== Data for analysis ==
☆ ☆ ☆ ☆ ☆ ☆ ☆

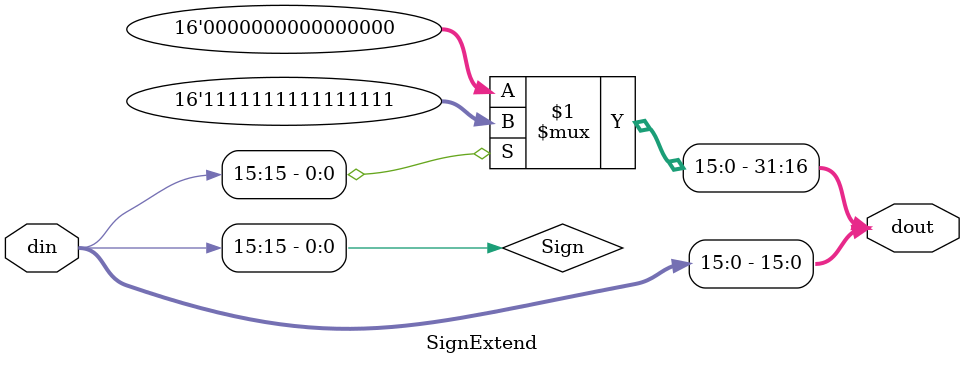
<source format=v>
`timescale 1ns / 1ps
module SignExtend(
	input [15:0] din,
	output [31:0] dout
    );

wire Sign = din[15];
assign dout[15:0] = din;
assign dout[31:16] = Sign?16'hffff:16'h0000;

endmodule

</source>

☆ ☆ ☆ ☆ ☆ ☆ ☆

== To-do item ==
Filter the entries down to the lines holding the string "dout". Copy each of those lines.

== Answer to the exercise ==
	output [31:0] dout
assign dout[15:0] = din;
assign dout[31:16] = Sign?16'hffff:16'h0000;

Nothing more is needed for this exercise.